Certain claims required that the 40 mg GA 3x/week dosing regimen reduce the frequency of injection reactions relative to the 20 mg daily regimen. Other claims required that the claimed regimen improve tolerability relative to the 20 mg daily regimen.

Teva argued that the prior art did not lead POSAs to expect improved tolerability and reduced frequency of injection reactions from the claimed regimen. The Federal Circuit disagreed, stating that the prior-art references demonstrated that improved tolerability and less-frequent injection reactions were expected from a less-frequent regimen than 20 mg daily.

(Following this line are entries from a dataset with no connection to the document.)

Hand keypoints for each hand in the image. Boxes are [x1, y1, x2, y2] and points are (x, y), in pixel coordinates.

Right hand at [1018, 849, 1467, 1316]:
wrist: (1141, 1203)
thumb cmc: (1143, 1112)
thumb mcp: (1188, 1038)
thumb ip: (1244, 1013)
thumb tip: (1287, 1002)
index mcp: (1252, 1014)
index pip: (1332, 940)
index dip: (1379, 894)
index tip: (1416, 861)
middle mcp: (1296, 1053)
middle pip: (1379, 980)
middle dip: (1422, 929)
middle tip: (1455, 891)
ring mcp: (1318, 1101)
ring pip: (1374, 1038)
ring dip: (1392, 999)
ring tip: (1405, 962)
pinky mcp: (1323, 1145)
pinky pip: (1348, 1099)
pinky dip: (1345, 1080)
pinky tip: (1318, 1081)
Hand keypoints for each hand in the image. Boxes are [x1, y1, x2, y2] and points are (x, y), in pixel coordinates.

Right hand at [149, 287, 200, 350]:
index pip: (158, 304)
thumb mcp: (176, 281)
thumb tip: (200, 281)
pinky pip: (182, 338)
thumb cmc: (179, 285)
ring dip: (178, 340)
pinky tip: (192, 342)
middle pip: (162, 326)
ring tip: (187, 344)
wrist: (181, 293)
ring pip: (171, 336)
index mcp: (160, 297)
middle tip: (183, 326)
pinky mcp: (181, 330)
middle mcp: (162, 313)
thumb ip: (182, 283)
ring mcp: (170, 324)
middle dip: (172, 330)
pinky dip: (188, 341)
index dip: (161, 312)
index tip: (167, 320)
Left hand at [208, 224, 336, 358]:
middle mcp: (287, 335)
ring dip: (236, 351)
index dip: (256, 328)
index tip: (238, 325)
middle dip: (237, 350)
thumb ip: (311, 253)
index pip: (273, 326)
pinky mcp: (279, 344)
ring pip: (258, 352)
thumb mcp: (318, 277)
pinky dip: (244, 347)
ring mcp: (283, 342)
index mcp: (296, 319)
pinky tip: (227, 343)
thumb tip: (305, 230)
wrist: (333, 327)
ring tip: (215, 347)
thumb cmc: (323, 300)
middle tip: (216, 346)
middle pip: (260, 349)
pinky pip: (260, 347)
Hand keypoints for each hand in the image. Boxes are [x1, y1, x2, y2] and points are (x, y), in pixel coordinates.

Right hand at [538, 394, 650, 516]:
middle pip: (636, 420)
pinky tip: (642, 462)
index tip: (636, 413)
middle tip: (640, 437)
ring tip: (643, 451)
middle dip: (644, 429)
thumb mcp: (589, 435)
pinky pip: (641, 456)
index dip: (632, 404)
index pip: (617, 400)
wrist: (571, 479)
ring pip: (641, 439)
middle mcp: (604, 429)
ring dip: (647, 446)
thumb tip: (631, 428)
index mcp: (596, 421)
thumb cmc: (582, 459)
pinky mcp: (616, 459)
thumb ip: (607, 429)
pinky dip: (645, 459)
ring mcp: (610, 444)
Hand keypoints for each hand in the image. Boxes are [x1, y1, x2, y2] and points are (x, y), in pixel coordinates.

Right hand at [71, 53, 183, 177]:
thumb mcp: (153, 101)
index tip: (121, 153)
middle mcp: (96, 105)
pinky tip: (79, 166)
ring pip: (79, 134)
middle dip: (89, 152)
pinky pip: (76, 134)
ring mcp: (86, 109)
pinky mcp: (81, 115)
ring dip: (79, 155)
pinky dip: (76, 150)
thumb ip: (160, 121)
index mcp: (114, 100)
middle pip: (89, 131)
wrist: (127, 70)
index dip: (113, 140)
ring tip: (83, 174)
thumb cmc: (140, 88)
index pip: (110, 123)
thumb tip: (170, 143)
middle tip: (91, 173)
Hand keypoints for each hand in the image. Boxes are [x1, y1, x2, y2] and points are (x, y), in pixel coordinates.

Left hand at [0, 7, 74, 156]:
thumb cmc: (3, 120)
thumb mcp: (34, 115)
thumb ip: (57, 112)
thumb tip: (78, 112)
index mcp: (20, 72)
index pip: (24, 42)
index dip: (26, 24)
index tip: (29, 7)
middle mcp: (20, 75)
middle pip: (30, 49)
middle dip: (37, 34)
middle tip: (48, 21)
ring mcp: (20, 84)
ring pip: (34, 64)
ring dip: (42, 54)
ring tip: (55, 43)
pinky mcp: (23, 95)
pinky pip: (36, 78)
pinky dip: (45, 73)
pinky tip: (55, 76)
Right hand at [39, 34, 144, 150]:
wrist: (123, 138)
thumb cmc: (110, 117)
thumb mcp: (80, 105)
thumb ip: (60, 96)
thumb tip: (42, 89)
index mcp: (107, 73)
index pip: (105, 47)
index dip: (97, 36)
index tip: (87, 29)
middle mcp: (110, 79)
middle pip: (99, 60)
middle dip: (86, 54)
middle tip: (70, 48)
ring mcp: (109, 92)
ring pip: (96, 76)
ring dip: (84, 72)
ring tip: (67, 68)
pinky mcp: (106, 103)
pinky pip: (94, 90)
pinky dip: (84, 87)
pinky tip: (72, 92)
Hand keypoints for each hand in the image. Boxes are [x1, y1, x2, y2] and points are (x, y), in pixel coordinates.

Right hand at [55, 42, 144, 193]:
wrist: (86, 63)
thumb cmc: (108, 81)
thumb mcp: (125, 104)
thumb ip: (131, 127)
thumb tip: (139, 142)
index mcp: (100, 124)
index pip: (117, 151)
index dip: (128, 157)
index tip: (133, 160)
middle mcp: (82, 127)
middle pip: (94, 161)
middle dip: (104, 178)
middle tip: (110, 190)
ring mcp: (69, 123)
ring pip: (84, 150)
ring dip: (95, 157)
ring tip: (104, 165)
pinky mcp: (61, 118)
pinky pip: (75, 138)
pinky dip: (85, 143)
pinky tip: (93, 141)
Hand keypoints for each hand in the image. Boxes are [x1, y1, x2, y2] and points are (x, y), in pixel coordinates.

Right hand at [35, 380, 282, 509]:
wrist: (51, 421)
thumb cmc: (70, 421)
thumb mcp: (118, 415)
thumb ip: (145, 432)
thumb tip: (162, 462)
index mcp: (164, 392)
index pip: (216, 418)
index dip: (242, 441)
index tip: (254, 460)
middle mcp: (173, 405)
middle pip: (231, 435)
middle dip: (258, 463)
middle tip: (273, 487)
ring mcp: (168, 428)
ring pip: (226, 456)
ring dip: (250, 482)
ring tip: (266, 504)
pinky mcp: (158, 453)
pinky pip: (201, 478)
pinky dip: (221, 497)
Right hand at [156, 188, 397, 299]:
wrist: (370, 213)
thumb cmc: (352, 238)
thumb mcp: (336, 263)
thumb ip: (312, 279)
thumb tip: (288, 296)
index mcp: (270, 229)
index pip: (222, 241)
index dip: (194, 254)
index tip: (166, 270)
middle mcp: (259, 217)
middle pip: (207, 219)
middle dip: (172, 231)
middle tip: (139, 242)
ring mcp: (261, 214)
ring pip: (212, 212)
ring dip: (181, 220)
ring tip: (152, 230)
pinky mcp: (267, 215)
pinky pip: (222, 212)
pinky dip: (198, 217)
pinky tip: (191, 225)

Certain claims contain additional limitations requiring that the 40-mg-GA-3x/week regimen reduce severity of injection-site reactions as compared with the 20mg daily regimen. Teva argued that the district court erroneously conflated frequency of injection reactions with severity of injection reactions and that evidence of reduced frequency of injection reactions cannot prove reduced severity. The Federal Circuit agreed that the two concepts were distinct, but concluded that in certain instances they are related, and thus the district court did not err. The Federal Circuit held that the prior art showed that reducing the frequency of injections from daily to every other day resulted in “significantly less lipoatrophy,” a severe injection reaction. The court explained that the statement could mean that the lipoatrophy either occurred less frequently with less-frequent injections or that the expression of lipoatrophy itself was less severe. Either way, it was not unreasonable for the district court to conclude that POSA would think it obvious that the 40-mg-GA-3x/week regimen, with its less-frequent injections, would result in reduced severity of at least one injection-site reaction.